• **Dataset records**
::::
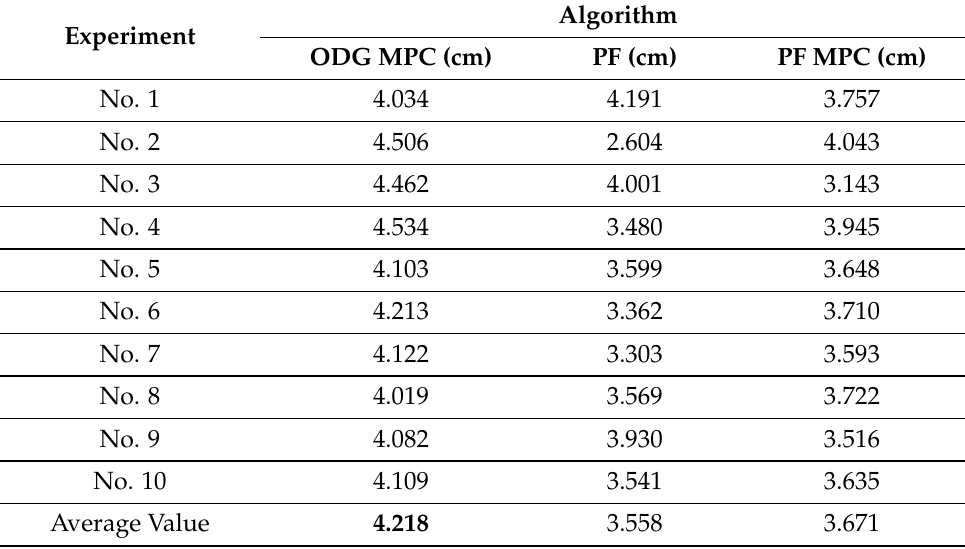
Table 7. Results for the minimum distance from Scenario 2 for a static obstacle.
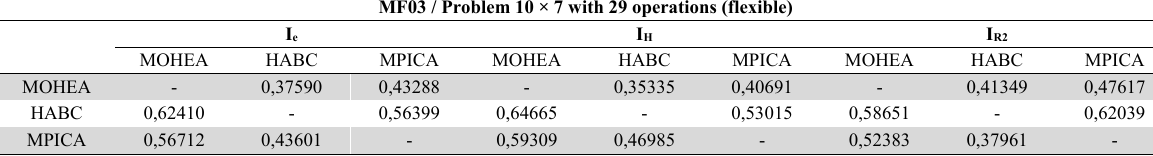
I e , I H , and I R2 (MF03) for HABC, MPICA and MOHEA MF03 / Problem 10 × 7 with 29 operations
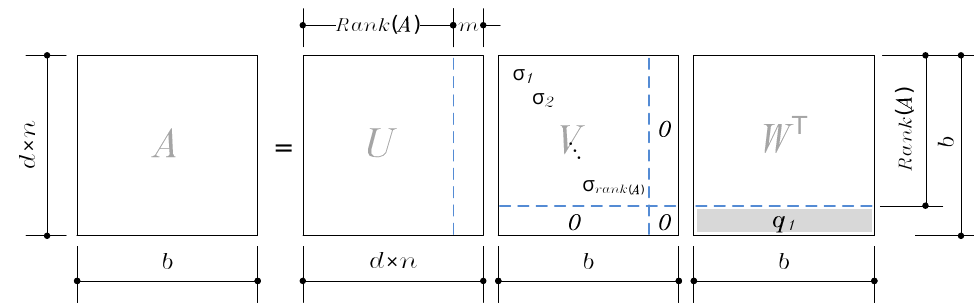
Figure 3. Graphical illustration of the SVD of the equilibrium matrix A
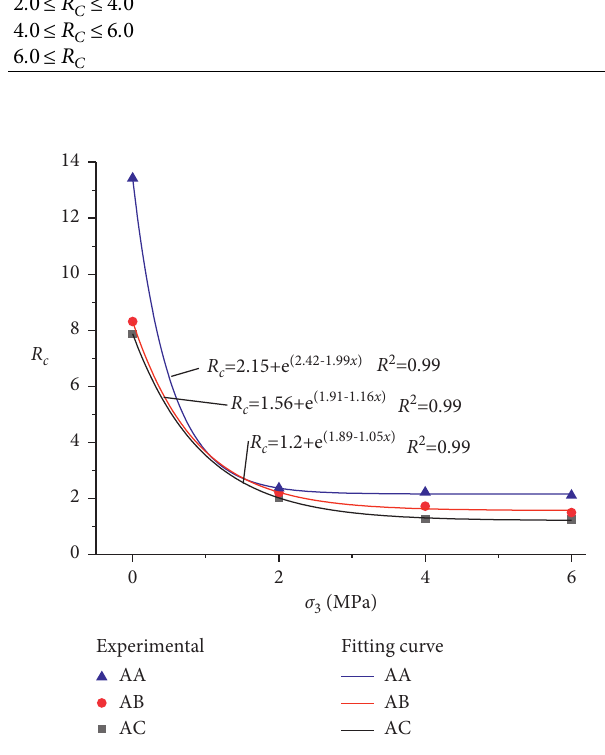
Figure 10: Relationship between the anisotropy ratio and the confining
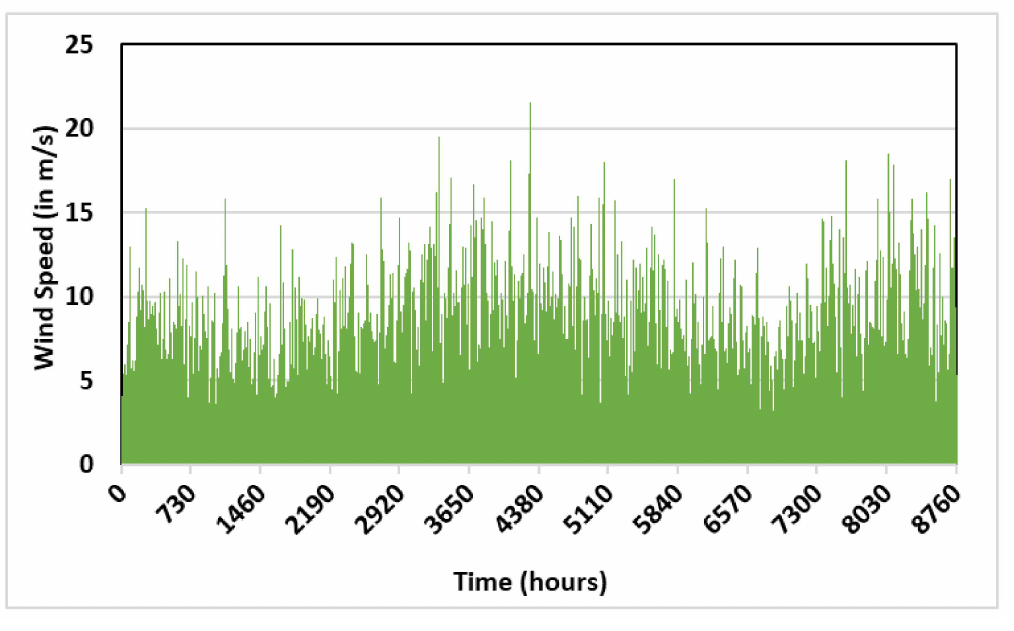
Figure 2. Velocity of wind at the location. Table 1. Specifications of the wind turbine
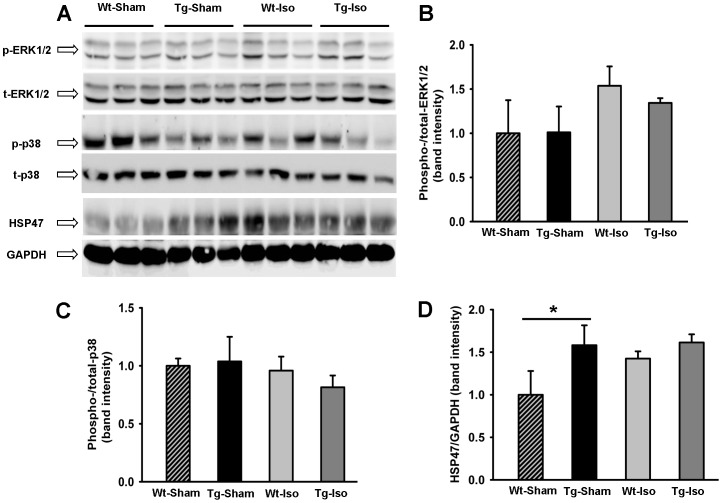
Western blot of ERK1/2, p-38 and HSP47.
A) Western blot of the expression of ERK1/2, p-38 and HSP47 proteins from hearts of Tg and Wt mice with and without ISO treatment. B) Quantification of the ratio of phospho−/total Erk1/2 from hearts of Tg and Wt mice with and without ISO treatment. C) Quantification of the ratio of phospho−/total p-38 from hearts of Tg and Wt mice with and without ISO treatment. D) Quantification of the HSP47 protein expression from hearts of Tg and Wt mice with and without ISO treatment. * P<0.05, Wt vs. Tg.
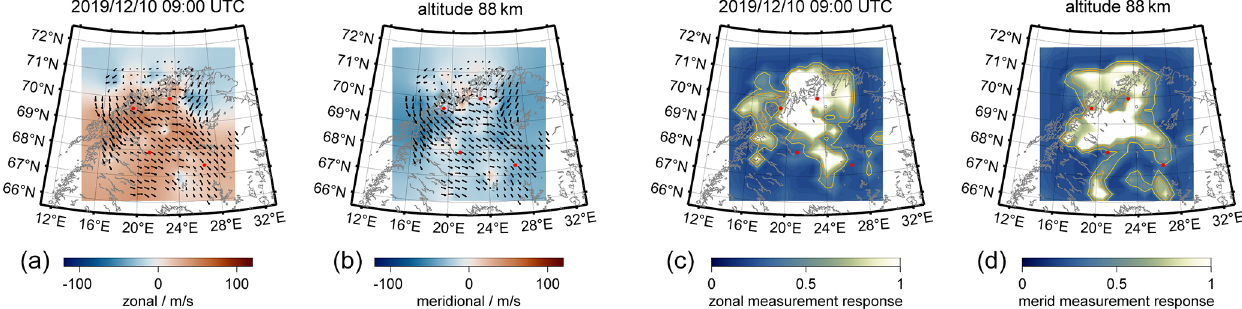
Figure 6. The same as Fig. 5 but for the Nordic Meteor Radar Cluster.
::::
• **WHAT YOU NEED TO DO**
For this exercise, write out exactly the lines from the one with "A) Western blot" through the last line of the records, inclusive, and leave each picture out.

• **RESULT**
A) Western blot of the expression of ERK1/2, p-38 and HSP47 proteins from hearts of Tg and Wt mice with and without ISO treatment. B) Quantification of the ratio of phospho−/total Erk1/2 from hearts of Tg and Wt mice with and without ISO treatment. C) Quantification of the ratio of phospho−/total p-38 from hearts of Tg and Wt mice with and without ISO treatment. D) Quantification of the HSP47 protein expression from hearts of Tg and Wt mice with and without ISO treatment. * P<0.05, Wt vs. Tg.
Figure 6. The same as Fig. 5 but for the Nordic Meteor Radar Cluster.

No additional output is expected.